Exploration & Mining Consultants Pty Ltd v SM@RTTRANS Ltd
[2001] WASCA 381
•19 NOVEMBER 2001
JURISDICTION : SUPREME COURT OF WESTERN AUSTRALIA
TITLE OF COURT : THE FULL COURT (WA)
CITATION: EXPLORATION & MINING CONSULTANTS PTY LTD -v- SM@RTTRANS LTD [2001] WASCA 381
CORAM: WALLWORK J
ANDERSON J
SCOTT J
HEARD: 19 NOVEMBER 2001
DELIVERED : 19 NOVEMBER 2001
FILE NO/S: FUL 118 of 2001
BETWEEN: EXPLORATION & MINING CONSULTANTS PTY LTD (ACN 068 004 982)
Appellant (Defendant)
AND
SM@RTTRANS LTD
Respondent (Plaintiff)
Catchwords:
Corporations - Statutory demand for payment - Debt not disputed - Crossclaim - Arguable case for setoff - Demand set aside by Master - Appeal - No error shown
Legislation:
Nil
Result:
Appeal dismissed
Category: B
Representation:
Counsel:
Appellant (Defendant) : Mr M S Macdonald
Respondent (Plaintiff) : Mr K L Christensen
Solicitors:
Appellant (Defendant) : Macdonald Rudder
Respondent (Plaintiff) : Tottle Christensen
Case(s) referred to in judgment(s):
Nil
Case(s) also cited:
Asian Century Holdings Inc v Fleuris Pty Ltd [2000] WASCA 59
Bilbie v Lumley (1802) 2 East 469; (1802) 102 ER 448
David Securities Pty Ltd v Commonwealth Bank of Australia (1992) 175 CLR 353
Spencer Constructions Pty Ltd v G & M Aldridge Pty Ltd (1997) 147 ALR 444
Turner Corporation (WA) Pty Ltd v Blackburne & Dixon Pty Ltd [1999] WASCA 294
WALLWORK J: I agree with the reasons Anderson J. I cannot see any error in the reasons of the learned Master and I think his decision was correct. There is nothing further I wish to add.
ANDERSON J: This matter arises out of a contract between the appellant and the respondent concerning the purchase and sale of what I understand to be a computer software program which had been developed or worked up to a certain stage of development by the appellant, Exploration and Mining Consultants Pty Ltd. The appellant is the vendor of the software program to the respondent Sm@rttrans Ltd.
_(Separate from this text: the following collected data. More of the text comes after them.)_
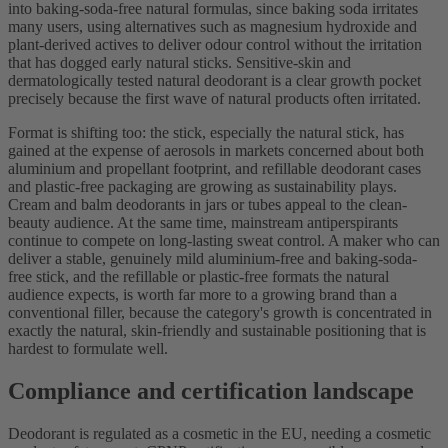
into baking-soda-free natural formulas, since baking soda irritates
many users, using alternatives such as magnesium hydroxide and
plant-derived actives to deliver odour control without the irritation
that has dogged early natural sticks. Sensitive-skin and
dermatologically tested natural deodorant is a clear growth pocket
precisely because the first wave of natural products often irritated.
Format is shifting too: the stick, especially the natural stick, has
gained at the expense of aerosols in markets concerned about both
aluminium and propellant footprint, and refillable deodorant cases
and plastic-free packaging are growing as sustainability plays.
Cream and balm deodorants in jars or tubes appeal to the clean-
beauty audience. At the same time, mainstream antiperspirants
continue to compete on long-lasting sweat control. A maker who can
deliver a stable, genuinely mild aluminium-free and baking-soda-
free stick, and the refillable or plastic-free formats the natural
audience expects, is worth far more to a growing brand than a
conventional filler, because the category's growth is concentrated in
exactly the natural, skin-friendly and sustainable positioning that is
hardest to formulate well.
Compliance and certification landscape
Deodorant is regulated as a cosmetic in the EU, needing a cosmetic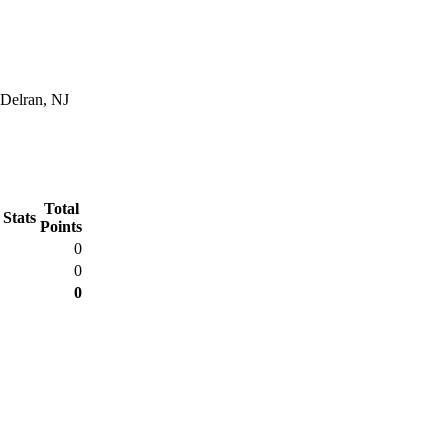
 Delran, NJ
Total
 Stats
Points
0
0
0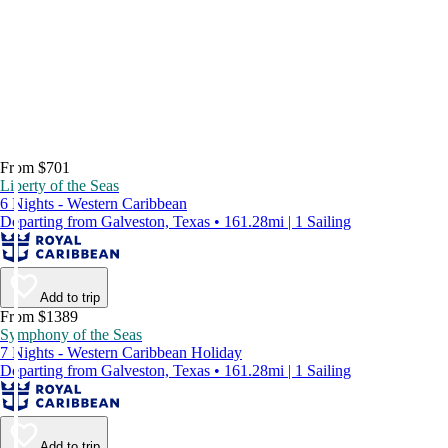
From $701
Liberty of the Seas
6 Nights - Western Caribbean
Departing from Galveston, Texas • 161.28mi | 1 Sailing
Add to trip
From $1389
Symphony of the Seas
7 Nights - Western Caribbean Holiday
Departing from Galveston, Texas • 161.28mi | 1 Sailing
Add to trip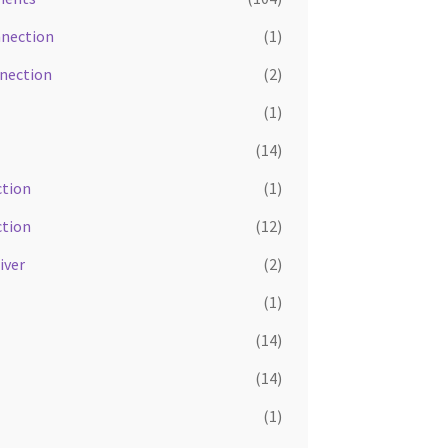
nnection
(1)
nnection
(2)
(1)
(14)
tion
(1)
tion
(12)
iver
(2)
(1)
(14)
(14)
(1)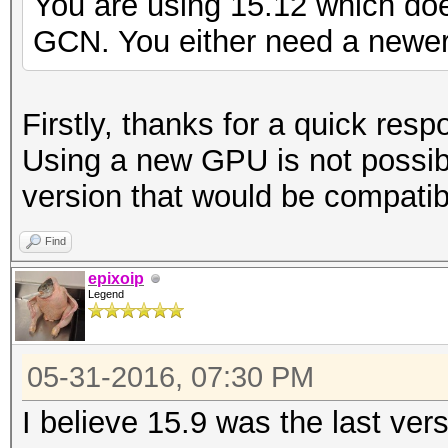
You are using 15.12 which do
GCN. You either need a newer 
Firstly, thanks for a quick resp
Using a new GPU is not possib
version that would be compatib
Find
epixoip
Legend
05-31-2016, 07:30 PM
I believe 15.9 was the last ver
Settlement of the purchase was to take place on 1 October 1999 and did take place on that date, it would appear.
Shortly after 1 October 1999, the appellant sent three invoices to the respondent for what would appear on the evidence to be work done in further developing the software program. The total of these invoices exceeded $100,000. The invoices were paid. The respondent's chief executive, a Mr Smartt, has deposed in his affidavits to the effect that he arranged for the respondent to pay these invoices, himself approving them and authorising them for payment, in the belief that the work the subject of the invoices was work actually done by the appellants for the respondent in circumstances giving rise to a legal obligation in the respondent to pay the invoices.
That is not exactly how it is put in Mr Smartt's affidavit, but on any view of the effect of the affidavits that is what Mr Smartt's evidence comes down to. I refer in particular to par 11 of Mr Smartt's affidavit of 4 May 2001.
There is no need to go into the intricacies of the proceedings as a whole. They involve a statutory demand issued by the appellant to the respondent under the Corporations Act and an application by the respondent to have that demand set aside on the basis that the respondent has a cross‑claim against the appellant which is said to arise out of the fact that the respondent made payment of these invoices under a mistaken view that the invoices were payable.
The question before the Master was whether there was sufficient evidence disclosed in the respondent's affidavit material to show that there was an arguable case that the payments were made under a mistake of fact or law. The Master decided on the affidavit of Mr Smartt that there was an arguable case.
The appeal to this court is essentially on the basis that there was no justification for the Master to reach that conclusion. In my opinion, the affidavit evidence is sufficient to disclose an arguable case that the payments were mistakenly made. That is sufficient, in my opinion, to dispose of the appeal.
I think that the appeal is to be dismissed on the basis that the Master was not wrong in reaching the conclusion which he reached, that there was an arguable case as between the respondent and the appellant in respect to the mistaken payment of the invoices in question.
SCOTT J: I also agree that the appeal should be dismissed and I would add that I am quite unable to detect any error in the reasons of Master Sanderson and in particular, in my view, the conclusion that the learned Master reaches at par 11 of his reasons was a conclusion which was properly open to him on the material that was then before the Court. I would also dismiss the appeal.